Elevations in liver tests (e.g., AST, ALT, total bilirubin) have been observed with use of maralixibat. Advise patients that their healthcare provider will obtain liver tests before starting the drug and periodically during treatment. Advise patients to report any symptoms of liver problems (e.g., nausea, vomiting, skin or the whites of eyes turning yellow, dark or brown urine, pain on the right side of the abdomen, loss of appetite).
Maralixibat may impair absorption of fat-soluble vitamins. Such deficiencies, which include vitamins A, D, E and K, have been reported in some patients during treatment with the drug.

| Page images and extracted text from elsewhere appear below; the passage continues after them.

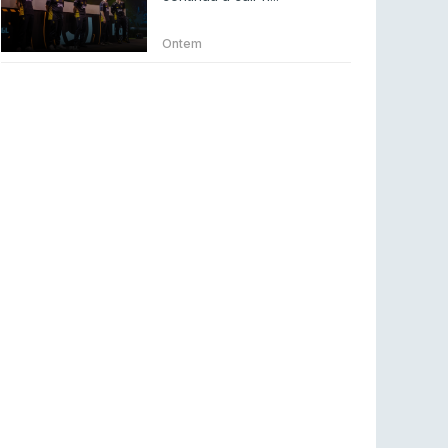
Betclic renova parceria com a RTP Arena para
a época 2026/27
Ontem
RTP ARENA
23 jul 2026
BLAST Bounty S2 na RTP Arena: Regressa o
melhor Counter-Strike
COUNTER-STRIKE
18 jul 2026
Wuant assina “The One”: O novo hino oficial
da LPLOL
LEAGUE OF LEGENDS
16 jul 2026
Roman Imperium Cup VIII abre inscrições com
SAW e Luminosity na lista
COUNTER-STRIKE
16 jul 2026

Advise patients that their healthcare provider will obtain serum levels of vitamins A, D, E, and INR (for vitamin K) before starting and periodically during treatment to assess for worsening of vitamin deficiency.
Take maralixibat approximately 30 minutes before the first meal of the day using a calibrated measuring device (0.5 mL, 1 mL or 3 mL oral dispenser) provided by the pharmacist to measure and deliver the prescribed dose accurately.
Discard any remaining drug 45 days after first opening of bottle.
Patients taking bile acid binding resins should take maralixibat at least 4 hours before or 4 hours after the bile acid binding resin.
Advise patients to inform their clinician of existing or contemplated concomitant therapy, including prescription and OTC drugs, as well as any concomitant illnesses.
Advise women to inform their clinician if they are or plan to become pregnant or plan to breast-feed.
Inform patients of other important precautionary information. (See Cautions.)

Preparations

Excipients in commercially available drug preparations may have clinically important effects in some individuals; consult specific product labeling for details.

Please refer to the ASHP Drug Shortages Resource Center for information on shortages of one or more of these preparations.

Maralixibat can only be obtained through a designated specialty pharmacy. Contact the manufacturer or consult the Livmarli website for specific availability information.